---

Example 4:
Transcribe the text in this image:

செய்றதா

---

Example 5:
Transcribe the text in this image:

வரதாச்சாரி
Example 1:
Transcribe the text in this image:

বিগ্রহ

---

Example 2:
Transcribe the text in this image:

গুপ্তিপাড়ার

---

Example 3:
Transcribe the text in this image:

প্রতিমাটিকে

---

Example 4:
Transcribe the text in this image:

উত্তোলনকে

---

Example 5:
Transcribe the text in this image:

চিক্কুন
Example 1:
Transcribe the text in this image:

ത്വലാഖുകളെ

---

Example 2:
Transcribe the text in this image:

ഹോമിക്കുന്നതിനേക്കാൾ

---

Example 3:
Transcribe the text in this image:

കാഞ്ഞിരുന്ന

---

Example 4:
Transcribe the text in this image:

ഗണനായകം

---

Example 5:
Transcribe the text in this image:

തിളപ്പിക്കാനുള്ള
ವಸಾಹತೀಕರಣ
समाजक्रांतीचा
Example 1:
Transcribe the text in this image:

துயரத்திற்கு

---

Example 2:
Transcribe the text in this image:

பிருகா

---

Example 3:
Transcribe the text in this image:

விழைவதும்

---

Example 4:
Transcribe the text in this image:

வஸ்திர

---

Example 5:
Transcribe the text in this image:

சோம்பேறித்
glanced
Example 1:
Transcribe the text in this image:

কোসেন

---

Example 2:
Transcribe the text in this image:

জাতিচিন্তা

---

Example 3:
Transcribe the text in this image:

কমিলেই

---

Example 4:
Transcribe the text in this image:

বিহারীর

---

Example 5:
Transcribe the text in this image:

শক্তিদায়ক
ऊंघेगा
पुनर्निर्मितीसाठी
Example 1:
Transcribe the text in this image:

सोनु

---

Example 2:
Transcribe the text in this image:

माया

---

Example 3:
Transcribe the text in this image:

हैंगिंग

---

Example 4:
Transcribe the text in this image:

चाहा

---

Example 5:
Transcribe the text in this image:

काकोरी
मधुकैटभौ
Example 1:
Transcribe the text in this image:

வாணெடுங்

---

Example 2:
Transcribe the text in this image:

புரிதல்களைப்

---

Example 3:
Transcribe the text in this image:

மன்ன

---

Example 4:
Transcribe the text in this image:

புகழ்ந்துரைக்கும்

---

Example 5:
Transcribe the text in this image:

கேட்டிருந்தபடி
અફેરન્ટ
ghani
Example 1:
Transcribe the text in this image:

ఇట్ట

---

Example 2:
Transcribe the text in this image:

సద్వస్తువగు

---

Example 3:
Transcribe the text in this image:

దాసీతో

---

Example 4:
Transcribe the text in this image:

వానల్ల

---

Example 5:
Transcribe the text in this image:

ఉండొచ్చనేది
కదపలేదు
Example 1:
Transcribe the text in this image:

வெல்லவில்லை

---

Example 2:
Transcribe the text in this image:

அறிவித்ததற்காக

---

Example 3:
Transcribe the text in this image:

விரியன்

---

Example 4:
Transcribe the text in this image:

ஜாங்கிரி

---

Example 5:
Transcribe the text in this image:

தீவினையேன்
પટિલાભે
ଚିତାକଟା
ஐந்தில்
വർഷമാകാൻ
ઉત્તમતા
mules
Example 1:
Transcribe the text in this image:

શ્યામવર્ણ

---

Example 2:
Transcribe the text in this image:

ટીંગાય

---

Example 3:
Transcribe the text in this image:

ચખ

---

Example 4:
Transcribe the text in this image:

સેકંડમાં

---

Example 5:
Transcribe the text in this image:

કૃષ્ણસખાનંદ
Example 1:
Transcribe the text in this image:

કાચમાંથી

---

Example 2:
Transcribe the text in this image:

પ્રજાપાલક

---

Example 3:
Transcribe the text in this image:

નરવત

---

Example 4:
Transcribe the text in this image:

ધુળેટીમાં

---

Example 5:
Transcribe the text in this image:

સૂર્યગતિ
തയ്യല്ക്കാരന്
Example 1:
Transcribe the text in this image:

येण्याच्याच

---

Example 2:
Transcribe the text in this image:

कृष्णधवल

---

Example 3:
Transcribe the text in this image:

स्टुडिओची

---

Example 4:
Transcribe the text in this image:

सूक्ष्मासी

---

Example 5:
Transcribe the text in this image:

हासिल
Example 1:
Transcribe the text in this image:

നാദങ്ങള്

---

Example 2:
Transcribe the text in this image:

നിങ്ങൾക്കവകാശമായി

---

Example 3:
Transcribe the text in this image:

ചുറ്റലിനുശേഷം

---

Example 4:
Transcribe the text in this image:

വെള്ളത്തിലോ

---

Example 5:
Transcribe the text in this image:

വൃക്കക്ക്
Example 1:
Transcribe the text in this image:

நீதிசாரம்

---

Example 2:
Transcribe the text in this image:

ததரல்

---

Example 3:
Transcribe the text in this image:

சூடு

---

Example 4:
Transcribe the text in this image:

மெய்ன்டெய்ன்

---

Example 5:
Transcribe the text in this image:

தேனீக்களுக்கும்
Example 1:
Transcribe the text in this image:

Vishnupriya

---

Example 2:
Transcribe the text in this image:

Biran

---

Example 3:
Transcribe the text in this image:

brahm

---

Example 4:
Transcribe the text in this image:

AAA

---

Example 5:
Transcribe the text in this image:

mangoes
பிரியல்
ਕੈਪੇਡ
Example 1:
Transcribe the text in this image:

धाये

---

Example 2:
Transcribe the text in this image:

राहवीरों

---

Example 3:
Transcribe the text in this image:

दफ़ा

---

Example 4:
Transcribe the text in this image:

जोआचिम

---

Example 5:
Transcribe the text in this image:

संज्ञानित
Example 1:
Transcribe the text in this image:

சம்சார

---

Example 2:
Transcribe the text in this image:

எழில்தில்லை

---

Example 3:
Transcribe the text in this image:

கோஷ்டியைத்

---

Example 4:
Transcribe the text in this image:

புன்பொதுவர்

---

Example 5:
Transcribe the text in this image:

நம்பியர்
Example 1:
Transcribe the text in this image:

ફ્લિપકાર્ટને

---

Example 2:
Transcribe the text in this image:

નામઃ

▸ AIM OF THE EXERCISE
Reproduce the records above with every character intact.

▸ YOUR RESPONSE
---

Example 4:
Transcribe the text in this image:

செய்றதா

---

Example 5:
Transcribe the text in this image:

வரதாச்சாரி
Example 1:
Transcribe the text in this image:

বিগ্রহ

---

Example 2:
Transcribe the text in this image:

গুপ্তিপাড়ার

---

Example 3:
Transcribe the text in this image:

প্রতিমাটিকে

---

Example 4:
Transcribe the text in this image:

উত্তোলনকে

---

Example 5:
Transcribe the text in this image:

চিক্কুন
Example 1:
Transcribe the text in this image:

ത്വലാഖുകളെ

---

Example 2:
Transcribe the text in this image:

ഹോമിക്കുന്നതിനേക്കാൾ

---

Example 3:
Transcribe the text in this image:

കാഞ്ഞിരുന്ന

---

Example 4:
Transcribe the text in this image:

ഗണനായകം

---

Example 5:
Transcribe the text in this image:

തിളപ്പിക്കാനുള്ള
ವಸಾಹತೀಕರಣ
समाजक्रांतीचा
Example 1:
Transcribe the text in this image:

துயரத்திற்கு

---

Example 2:
Transcribe the text in this image:

பிருகா

---

Example 3:
Transcribe the text in this image:

விழைவதும்

---

Example 4:
Transcribe the text in this image:

வஸ்திர

---

Example 5:
Transcribe the text in this image:

சோம்பேறித்
glanced
Example 1:
Transcribe the text in this image:

কোসেন

---

Example 2:
Transcribe the text in this image:

জাতিচিন্তা

---

Example 3:
Transcribe the text in this image:

কমিলেই

---

Example 4:
Transcribe the text in this image:

বিহারীর

---

Example 5:
Transcribe the text in this image:

শক্তিদায়ক
ऊंघेगा
पुनर्निर्मितीसाठी
Example 1:
Transcribe the text in this image:

सोनु

---

Example 2:
Transcribe the text in this image:

माया

---

Example 3:
Transcribe the text in this image:

हैंगिंग

---

Example 4:
Transcribe the text in this image:

चाहा

---

Example 5:
Transcribe the text in this image:

काकोरी
मधुकैटभौ
Example 1:
Transcribe the text in this image:

வாணெடுங்

---

Example 2:
Transcribe the text in this image:

புரிதல்களைப்

---

Example 3:
Transcribe the text in this image:

மன்ன

---

Example 4:
Transcribe the text in this image:

புகழ்ந்துரைக்கும்

---

Example 5:
Transcribe the text in this image:

கேட்டிருந்தபடி
અફેરન્ટ
ghani
Example 1:
Transcribe the text in this image:

ఇట్ట

---

Example 2:
Transcribe the text in this image:

సద్వస్తువగు

---

Example 3:
Transcribe the text in this image:

దాసీతో

---

Example 4:
Transcribe the text in this image:

వానల్ల

---

Example 5:
Transcribe the text in this image:

ఉండొచ్చనేది
కదపలేదు
Example 1:
Transcribe the text in this image:

வெல்லவில்லை

---

Example 2:
Transcribe the text in this image:

அறிவித்ததற்காக

---

Example 3:
Transcribe the text in this image:

விரியன்

---

Example 4:
Transcribe the text in this image:

ஜாங்கிரி

---

Example 5:
Transcribe the text in this image:

தீவினையேன்
પટિલાભે
ଚିତାକଟା
ஐந்தில்
വർഷമാകാൻ
ઉત્તમતા
mules
Example 1:
Transcribe the text in this image:

શ્યામવર્ણ

---

Example 2:
Transcribe the text in this image:

ટીંગાય

---

Example 3:
Transcribe the text in this image:

ચખ

---

Example 4:
Transcribe the text in this image:

સેકંડમાં

---

Example 5:
Transcribe the text in this image:

કૃષ્ણસખાનંદ
Example 1:
Transcribe the text in this image:

કાચમાંથી

---

Example 2:
Transcribe the text in this image:

પ્રજાપાલક

---

Example 3:
Transcribe the text in this image:

નરવત

---

Example 4:
Transcribe the text in this image:

ધુળેટીમાં

---

Example 5:
Transcribe the text in this image:

સૂર્યગતિ
തയ്യല്ക്കാരന്
Example 1:
Transcribe the text in this image:

येण्याच्याच

---

Example 2:
Transcribe the text in this image:

कृष्णधवल

---

Example 3:
Transcribe the text in this image:

स्टुडिओची

---

Example 4:
Transcribe the text in this image:

सूक्ष्मासी

---

Example 5:
Transcribe the text in this image:

हासिल
Example 1:
Transcribe the text in this image:

നാദങ്ങള്

---

Example 2:
Transcribe the text in this image:

നിങ്ങൾക്കവകാശമായി

---

Example 3:
Transcribe the text in this image:

ചുറ്റലിനുശേഷം

---

Example 4:
Transcribe the text in this image:

വെള്ളത്തിലോ

---

Example 5:
Transcribe the text in this image:

വൃക്കക്ക്
Example 1:
Transcribe the text in this image:

நீதிசாரம்

---

Example 2:
Transcribe the text in this image:

ததரல்

---

Example 3:
Transcribe the text in this image:

சூடு

---

Example 4:
Transcribe the text in this image:

மெய்ன்டெய்ன்

---

Example 5:
Transcribe the text in this image:

தேனீக்களுக்கும்
Example 1:
Transcribe the text in this image:

Vishnupriya

---

Example 2:
Transcribe the text in this image:

Biran

---

Example 3:
Transcribe the text in this image:

brahm

---

Example 4:
Transcribe the text in this image:

AAA

---

Example 5:
Transcribe the text in this image:

mangoes
பிரியல்
ਕੈਪੇਡ
Example 1:
Transcribe the text in this image:

धाये

---

Example 2:
Transcribe the text in this image:

राहवीरों

---

Example 3:
Transcribe the text in this image:

दफ़ा

---

Example 4:
Transcribe the text in this image:

जोआचिम

---

Example 5:
Transcribe the text in this image:

संज्ञानित
Example 1:
Transcribe the text in this image:

சம்சார

---

Example 2:
Transcribe the text in this image:

எழில்தில்லை

---

Example 3:
Transcribe the text in this image:

கோஷ்டியைத்

---

Example 4:
Transcribe the text in this image:

புன்பொதுவர்

---

Example 5:
Transcribe the text in this image:

நம்பியர்
Example 1:
Transcribe the text in this image:

ફ્લિપકાર્ટને

---

Example 2:
Transcribe the text in this image:

નામઃ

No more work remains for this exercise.